--- START ---

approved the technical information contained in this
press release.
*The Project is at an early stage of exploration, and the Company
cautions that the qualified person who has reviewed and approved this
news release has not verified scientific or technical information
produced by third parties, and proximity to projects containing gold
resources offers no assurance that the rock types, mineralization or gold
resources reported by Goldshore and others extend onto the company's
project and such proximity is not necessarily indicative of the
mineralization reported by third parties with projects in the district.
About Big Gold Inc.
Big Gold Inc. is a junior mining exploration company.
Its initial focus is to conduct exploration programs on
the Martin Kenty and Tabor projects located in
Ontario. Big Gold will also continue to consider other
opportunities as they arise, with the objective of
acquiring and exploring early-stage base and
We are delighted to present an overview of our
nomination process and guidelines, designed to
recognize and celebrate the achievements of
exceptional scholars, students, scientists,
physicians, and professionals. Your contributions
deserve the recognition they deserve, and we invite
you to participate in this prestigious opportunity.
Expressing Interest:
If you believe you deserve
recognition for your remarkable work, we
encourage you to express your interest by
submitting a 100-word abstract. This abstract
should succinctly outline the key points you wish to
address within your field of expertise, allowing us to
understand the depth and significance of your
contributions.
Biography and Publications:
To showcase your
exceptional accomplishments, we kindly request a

--- END ---
--- START ---

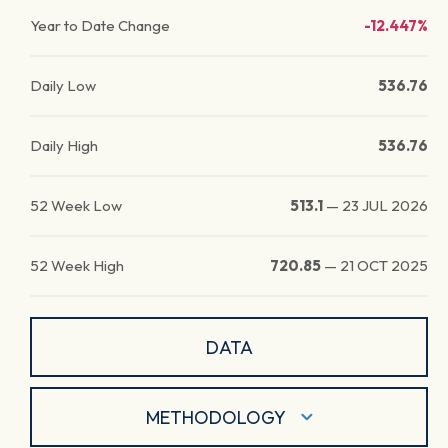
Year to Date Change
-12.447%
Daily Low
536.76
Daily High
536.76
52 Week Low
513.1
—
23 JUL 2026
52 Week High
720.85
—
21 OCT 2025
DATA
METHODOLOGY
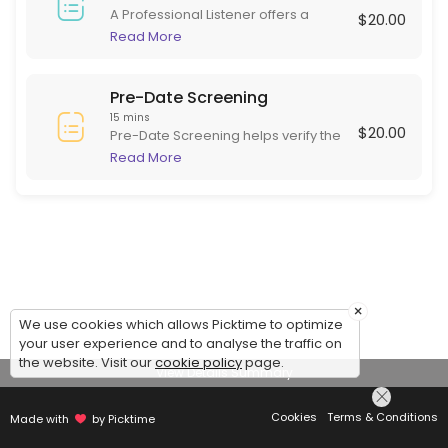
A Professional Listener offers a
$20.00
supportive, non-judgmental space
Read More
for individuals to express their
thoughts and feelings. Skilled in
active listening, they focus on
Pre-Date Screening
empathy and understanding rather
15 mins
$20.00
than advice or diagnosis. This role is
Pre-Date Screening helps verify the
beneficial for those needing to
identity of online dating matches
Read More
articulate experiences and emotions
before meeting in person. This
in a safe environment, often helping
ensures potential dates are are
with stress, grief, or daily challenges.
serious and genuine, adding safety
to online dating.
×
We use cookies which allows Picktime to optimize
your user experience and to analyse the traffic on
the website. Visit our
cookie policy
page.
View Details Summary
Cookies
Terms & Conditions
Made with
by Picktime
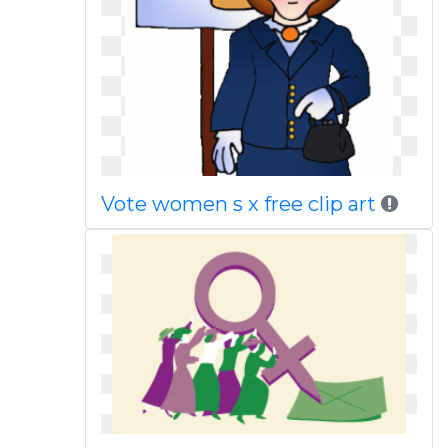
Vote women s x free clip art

--- END ---
--- START ---

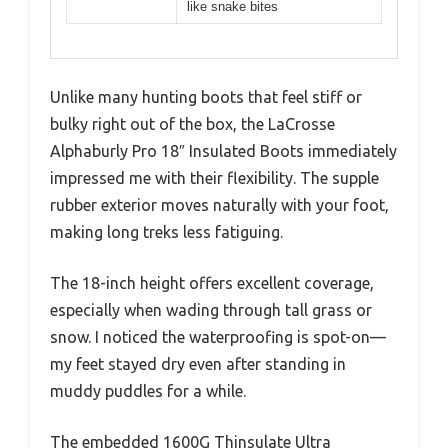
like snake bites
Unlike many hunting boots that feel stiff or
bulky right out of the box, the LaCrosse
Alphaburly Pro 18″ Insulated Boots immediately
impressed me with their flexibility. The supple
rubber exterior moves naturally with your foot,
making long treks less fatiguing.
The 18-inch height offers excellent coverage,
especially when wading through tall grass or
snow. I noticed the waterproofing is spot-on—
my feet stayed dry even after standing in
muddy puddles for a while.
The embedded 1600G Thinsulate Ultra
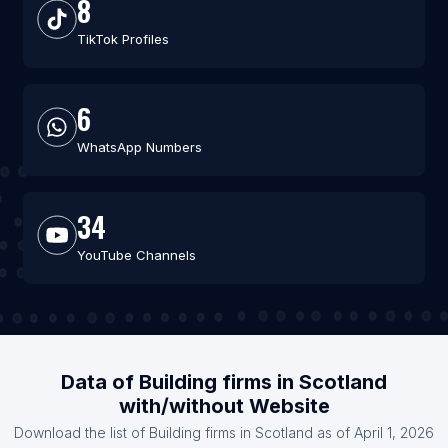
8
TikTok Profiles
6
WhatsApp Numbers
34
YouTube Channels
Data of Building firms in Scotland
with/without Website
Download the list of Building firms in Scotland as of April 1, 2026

--- END ---

EXERCISE:
The reply should consist solely of the lines above from the one that has "produced by third" through the one that has "Big Gold Inc. is", reproduced exactly.

SOLUTION BELOW:
produced by third parties, and proximity to projects containing gold
resources offers no assurance that the rock types, mineralization or gold
resources reported by Goldshore and others extend onto the company's
project and such proximity is not necessarily indicative of the
mineralization reported by third parties with projects in the district.
About Big Gold Inc.
Big Gold Inc. is a junior mining exploration company.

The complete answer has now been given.